I believe that death is a release from pain and suffering, and that there is something more wonderful on the other side.
May I Amen this?
Death is hard on the survivors. Those who have passed are no longer in pain, no longer held hostage by a mortal coil that gave out.
There are really only two things to address when someone passes. Did ya love them or did you not?
If you did love them then turn that love into the self. If they thought you were talented, then believe it. If they thought you had potential, don't let them down and just go for IT, what ever that IT happens to be. If they thought you'd be successful one day, incorporate that belief into your own heart and be brave even when support is on "the other side". If they were kind to you, be kind to others, in their memory. If they protected you, extend your support to others who now need you. Then those who you love who've died will always be with you, in your heart, in your memories, in your actions with the rest of the living you're in contact with.

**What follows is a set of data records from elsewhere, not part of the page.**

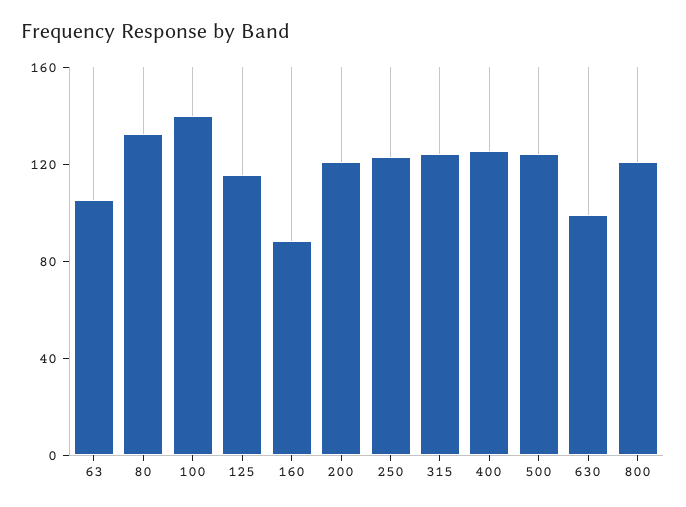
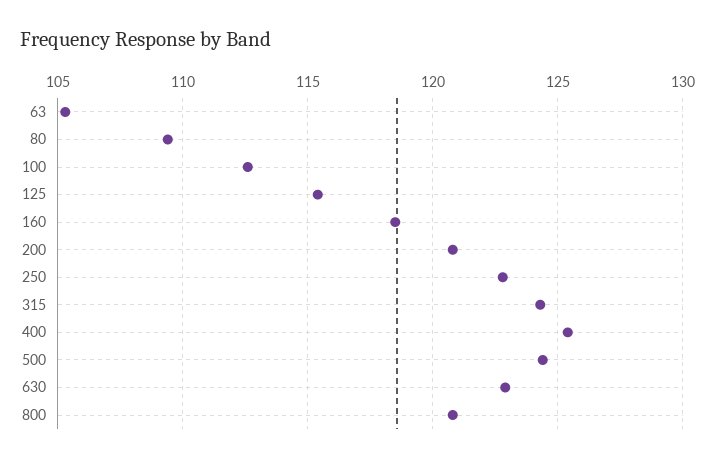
  {
    "63": 105.5,
-   "80": 130,
+   "80": 109.5,
-   "100": 140,
+   "100": 112.5,
    "125": 115.5,
-   "160": 90,
+   "160": 118.5,
    "200": 121,
    "250": 123,
    "315": 124.5,
    "400": 125.5,
    "500": 124.5,
-   "630": 100,
+   "630": 123,
    "800": 121
  }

If you didn't love them, but love someone who does, as is in your case there Melani. Then give the above advice to your darling. When parents die the grown children often feel like they've been promoted to a position in line that they didn't want to deal with. Like, "gad, I'm next in line." Ya, maybe, if we're lucky to live a long life and that's not guaranteed.

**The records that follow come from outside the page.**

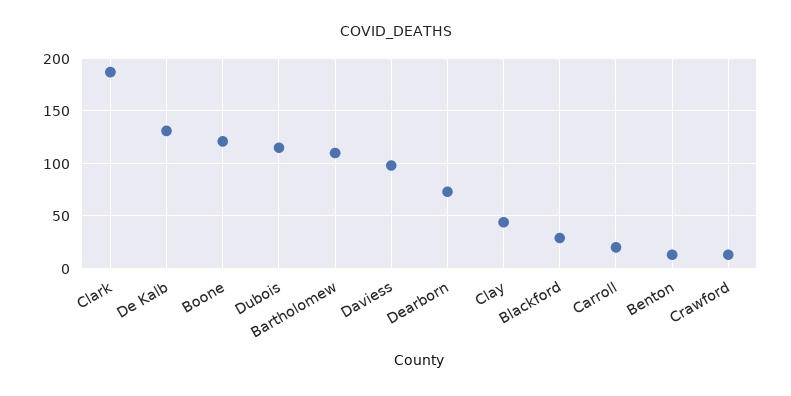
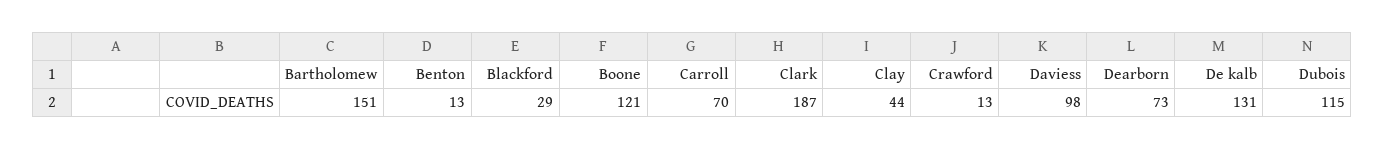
  {
    "Clark": 187,
    "De Kalb": 131,
    "Boone": 121,
    "Dubois": 115,
-   "Bartholomew": 110,
+   "Bartholomew": 151,
    "Daviess": 98,
    "Dearborn": 73,
    "Clay": 44,
    "Blackford": 29,
-   "Carroll": 20,
+   "Carroll": 70,
    "Benton": 13,
    "Crawford": 13
  }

When times are normal children bury their parents. When times are not normal parents bury their children. The father passing and the daughter going to make "closure" is a normal part of life. Birth, death and all the stuff in between are part of the natural process. Because of modern society both birth and death have been removed from the family, from the home. That's why the boomers took back birthing with natural childbirth in homes.

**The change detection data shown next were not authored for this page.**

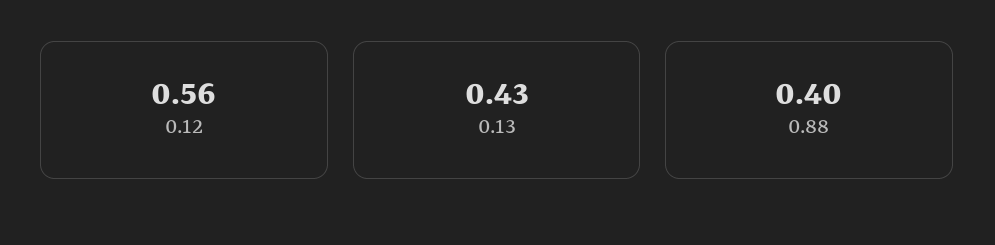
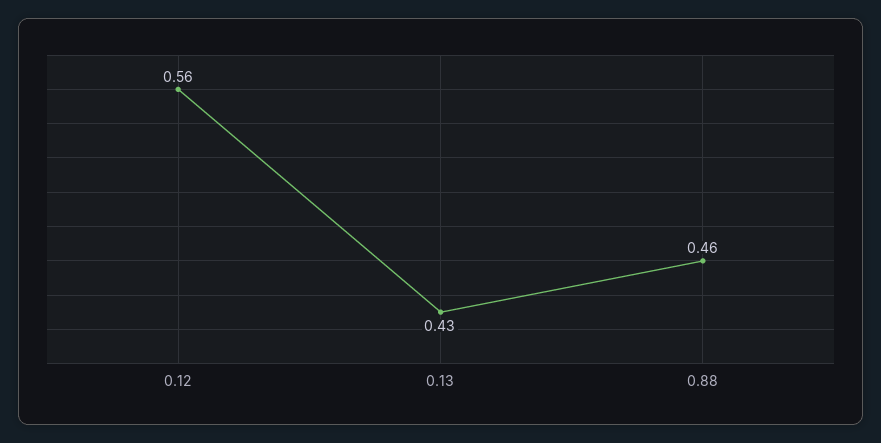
  {
    "0.12": 0.56,
    "0.13": 0.43,
-   "0.88": 0.4
+   "0.88": 0.46
  }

It's time to take back the business of dying and bring it back home too. That's what we did for JaJa. The strangers, machines, noises, bad food and lack of loved ones did not make for a quality remaining time for JaJa's life in a hospital. What little he had left with us we wanted him to spend at home, with us, laughing weakly at our attempts at gallows humor. There was time for the last "I love you"s. There was time to say "I'm sorry for..." There was time for him to tell us what he wished in his heart of hearts for us. We had time to weep in private. I'm a big proponent of bringing the terminally ill home, let them pass in peace. Let the family wash the body and dress it, give the last kiss good bye. Believe me when I tell you it helped in the grief, this tender good bye process.
Now, when someone dies and they were pain in your ass. Time to let all that anger go. Time to forgive and move on. They can't hurt you any more. Wish them luck the next lifetime around, but don't muddy up the spiritual waters in your current incarnation with harboring ill will. It'll just bum your high and will keep you from a lot of positive energy just waiting to be exploited.
So be strong, Melani, it's a natural part of the life process. It's a rite of passage we all go through sooner or later. If nothing else, when people die, it makes me appreciate the time that I do have to enjoy all there is in life to enjoy. We're told that what we don't enjoy here in this life, we won't have in Paradise. I want to see strawberries, mangos, flowers and puppies in Paradise. So I'm intent on enjoying them while I still can.
That's my 2 yen coins on this topic.